Por más diferentes que sean las opiniones acerca de las elecciones estadounidenses, hay ciertas palabras que siempre están en los comentarios de los analistas: "sin precedentes", "singular", "escandaloso". Y tienen razón. Las últimas elecciones norteamericanas se distinguen en muchos aspectos de otras. Y probablemente van a cambiar sustancialmente a los Estados Unidos, y al mundo.
Pues, al final, ha salido victorioso un hombre que no tiene ninguna experiencia en la política, un populista, un narcisista. Alguien que hace caso omiso de los hechos cuando contradicen sus ideas. Alguien para quien no hay frontera entre los intereses privados y los públicos. Alguien que socava los fundamentos de un, hasta ahora, válido orden mundial, sus instituciones y sus acuerdos. ¿Qué pasaría si Estados Unidos ya no estuviera incondicionalmente detrás de sus socios de la OTAN, si buscase la cercanía del presidente ruso, Vladímir Putin? ¿Qué pasaría si tirase por la borda los acuerdos de libre comercio? ¿Qué pasaría si faltase Estados Unidos como un poder mundial que vela por su orden?

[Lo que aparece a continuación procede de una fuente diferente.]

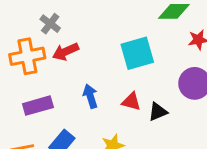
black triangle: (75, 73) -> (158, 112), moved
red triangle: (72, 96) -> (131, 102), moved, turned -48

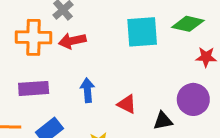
cyan square: (137, 53) -> (142, 32), moved
black triangle: (158, 112) -> (163, 121), moved

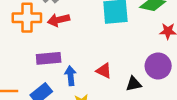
purple rectangle: (34, 88) -> (49, 58), moved
blue arrow: (87, 90) -> (71, 76), moved

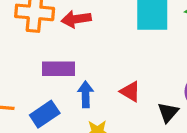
black triangle: (134, 84) -> (168, 112), turned -42

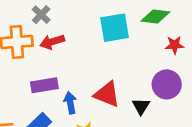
red triangle: (130, 92) -> (107, 94), size x1.5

¿Se retira Estados Unidos de la política exterior?
Por lo pronto, nadie tiene respuestas. La inseguridad cunde. Tanto entre los estadounidenses como en el resto del mundo. ¿Es un mal presagio que en la tregua proclamada en Siria no juegue ningún papel Estados Unidos? ¿Y que el gobierno israelí no quiera saber nada de una solución de los dos Estados y que ignore las preocupaciones de Washington? ¿Cómo se vería un mundo en el que el voto de Estados Unidos ya no cuenta?

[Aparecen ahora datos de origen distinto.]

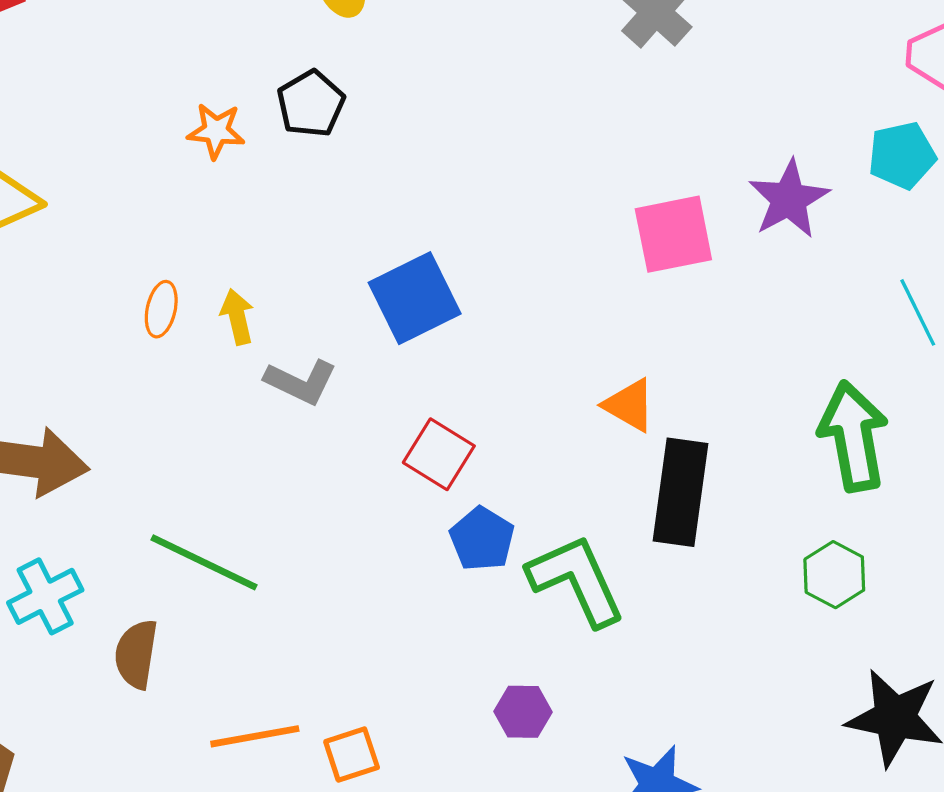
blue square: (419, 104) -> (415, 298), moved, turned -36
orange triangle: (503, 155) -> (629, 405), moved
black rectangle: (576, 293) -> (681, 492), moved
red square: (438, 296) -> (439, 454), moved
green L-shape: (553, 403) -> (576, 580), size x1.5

Desde ya hay políticos alemanes que anuncian el fin de Occidente. Otros siguen usando sus lemas de siempre, fieles a la amistad trasatlántica, como si nada hubiese pasado.

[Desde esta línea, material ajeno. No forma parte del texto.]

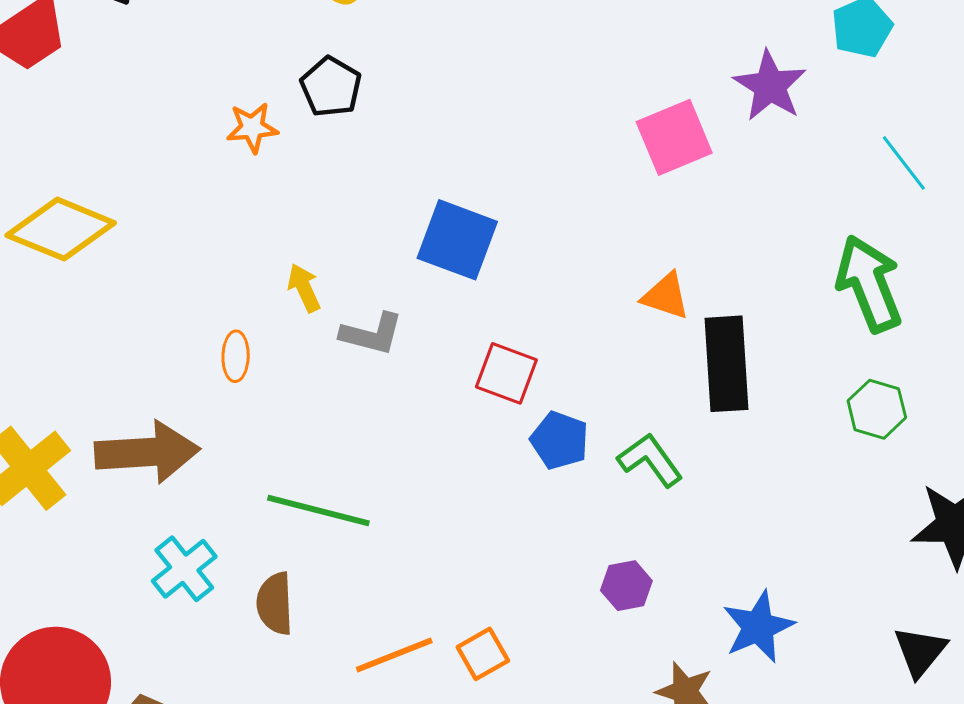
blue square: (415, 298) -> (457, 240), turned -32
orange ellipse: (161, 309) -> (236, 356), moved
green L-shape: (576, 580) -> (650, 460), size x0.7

Occidente puede, sin duda, soportar que tontorrones operen las palancas del poder, como se ve en algunos Estados de Europa del Este. Simplistas despiadados han venido y se han ido, como un resfrío que, de vez en vez, pone a prueba el sistema inmunológico del organismo.
No obstante, lo que haría cimbrear los cimientos de Occidente sería un retiro de Estados Unidos de sus obligaciones globales. Pero nadie sabe todavía si eso pasará. Ni siquiera Donald Trump.
¿Qué esperanza nos queda? Cuando George Bush llegó a presidente, lo que quería, en realidad, era lograr reformas internas. Luego, con el atento del 11-S., Bush se vio obligado a concentrarse en el combate al terrorismo. También Barack Obama llegó con su propia agenda a la Casa Blanca. De ella, a final de cuentas, sólo quedó el "Obamacare". A Obama le tocó, a partir de 2009, dedicarse al salvataje de la economía norteamericana. Ambos ejemplos muestran que la silla presidencial da forma al presidente. ¿Al revés? Menos.
El mandato hace al presidente
Así, Donald Trump puede haberles ofrecido a sus seguidores lo que fuera: bastaría una crisis profunda para que sus promesas electorales fuesen las últimas de la fila. Con todo, ¿es que el mundo se ha vuelto tan loco como para esperar que haya crisis para que reine el sentido común?
El lema de Trump es "América primero". Hasta ahora sólo vaguedades ha dado de sí al querer definir lo que le interesa, más allá, probablemente, de sus propios intereses. Aquí habría una oportunidad. Pues es muy posible que, a corto plazo, la industria norteamericana saque provecho de una política económica de aislamiento; seguro que habrá puestos de trabajo que protegerían. A largo plazo, sin embargo, sería desastroso. Todo país que no entre a la competencia internacional empobrecerá más tarde o más temprano. El aislamiento del bloque del Este es un buen ejemplo. En otras palabras: del orden mundial marcado por Estados Unidos quien más ha sacado provecho ha sido el propio país norteamericano.
Lo que vale para la economía, vale para la política. Puede que hasta el momento, Trump no haya querido verlo. No obstante, no sería el primer presidente estadounidense a quien el peso de la realidad y los hechos los hagan tocar el suelo de la realidad.